In 2011, he created his own political party, “United for the Congo” (Unis pour le Congo, UPC), made up of executives and intellectuals from the Congolese diaspora.
A militant base developed inside the Congo, but the party leadership was dispersed between several countries including the United Kingdom, France, Benelux, West Africa and Canada.

==Return to the Congo and imprisonment ==

Makaya returned to Congo on 30 July 2014 after 17 years of exile with the aim of participating in the 2016 presidential election.
He wanted to "stand up peacefully to the Brazzaville regime and take power by legal means", according to his spokesperson.
In October 2015, opposed to the constitutional referendum initiated by the government (which would allow Denis Sassou-Nguesso to run for a third consecutive term), he organized an undeclared peaceful demonstration, which turned into a confrontation with the police.
On 23 November 2015, he was charged with “inciting public disorder”, “complicity in arson” and “illegal possession of weapons and ammunition of war”, in connection with this demonstration.

In December, the International Federation for Human Rights (Fédération internationale des ligues des droits de l'homme, FIDH) denounced this arrest and expressed its “serious concerns” at the serial arrests of other referendum opponents.
In February 2016, Amnesty International called for Paulin Makaya to be released and all charges to be dropped, since he was only exercising his right to freedom of expression.
However, he remained imprisoned for 6 months without trial, before appearing on 30 May 2016 before an investigating judge, who referred him to the criminal court, but only retained the charge of "incitement to disturbance" of public order ”.
On 25 July 2016, he was sentenced to 2 years in prison and a fine of 2.5 million CFA francs (approximately €3,000).
His lawyer, Me Ibouanga, denounced the conviction as illegal and appealed it.
On March 21, 2017, the Court of Appeal confirmed the original judgment of 2 years in prison.

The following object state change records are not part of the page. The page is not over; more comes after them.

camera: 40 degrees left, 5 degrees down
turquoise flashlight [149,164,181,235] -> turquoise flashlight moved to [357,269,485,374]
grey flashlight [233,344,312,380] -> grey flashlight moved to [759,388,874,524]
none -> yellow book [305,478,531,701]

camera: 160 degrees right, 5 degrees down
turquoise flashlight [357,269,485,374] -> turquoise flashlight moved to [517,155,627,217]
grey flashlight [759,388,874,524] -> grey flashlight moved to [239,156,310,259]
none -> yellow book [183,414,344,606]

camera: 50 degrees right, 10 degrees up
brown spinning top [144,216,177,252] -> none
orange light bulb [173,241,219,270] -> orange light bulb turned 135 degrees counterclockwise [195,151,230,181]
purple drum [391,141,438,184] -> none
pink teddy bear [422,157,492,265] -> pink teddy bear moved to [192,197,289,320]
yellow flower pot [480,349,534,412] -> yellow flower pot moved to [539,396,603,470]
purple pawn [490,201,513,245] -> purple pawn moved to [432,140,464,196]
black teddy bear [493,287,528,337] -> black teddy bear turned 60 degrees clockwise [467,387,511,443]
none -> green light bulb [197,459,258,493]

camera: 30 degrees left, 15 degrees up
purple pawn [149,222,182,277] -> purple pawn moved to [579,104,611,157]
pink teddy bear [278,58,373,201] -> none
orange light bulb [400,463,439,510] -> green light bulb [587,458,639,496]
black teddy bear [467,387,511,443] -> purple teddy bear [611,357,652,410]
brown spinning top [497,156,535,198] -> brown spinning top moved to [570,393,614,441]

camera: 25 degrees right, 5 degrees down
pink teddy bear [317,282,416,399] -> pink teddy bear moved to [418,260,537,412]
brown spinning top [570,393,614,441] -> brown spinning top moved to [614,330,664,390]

Having served his sentence, Paulin Makaya was released from December 2017, but was kept in detention for 9 more months because he was indicted in January 2017 for "complicity in escape" following a shooting that took place in December 2016 at the Brazzaville remand center.
Amnesty International denounced the unfounded accusations and called for his release, considering that “Paulin Makaya is a prisoner of conscience who is still charged by the Congolese authorities with political commitment and the exercise of the right to freedom of expression.
On 13 September 2018 he was sentenced to one year in prison for these acts, but was finally released 4 days later, on 17 September 2018, his sentence having been considered to have been served after 3 years of imprisonment.

==Opposition==

In January 2019, during Makaya's first public speech on the occasion of the greetings to the press, he called on the government to organize a national conference including the opposition, the party in power and the diaspora, in order to get the Congo out of the crisis, and demanded the release of other imprisoned opponents, such as Jean-Marie Mokoko and André Okombi Salissa.
He also expressed his ambitions for the 2021 presidential election, considering either running or supporting a candidate unanimously chosen by the opposition.
In October 2020, his UPC party was excluded from the official list of parties approved by the government because it was not represented throughout the country, a decision that Paulin Makaya contested.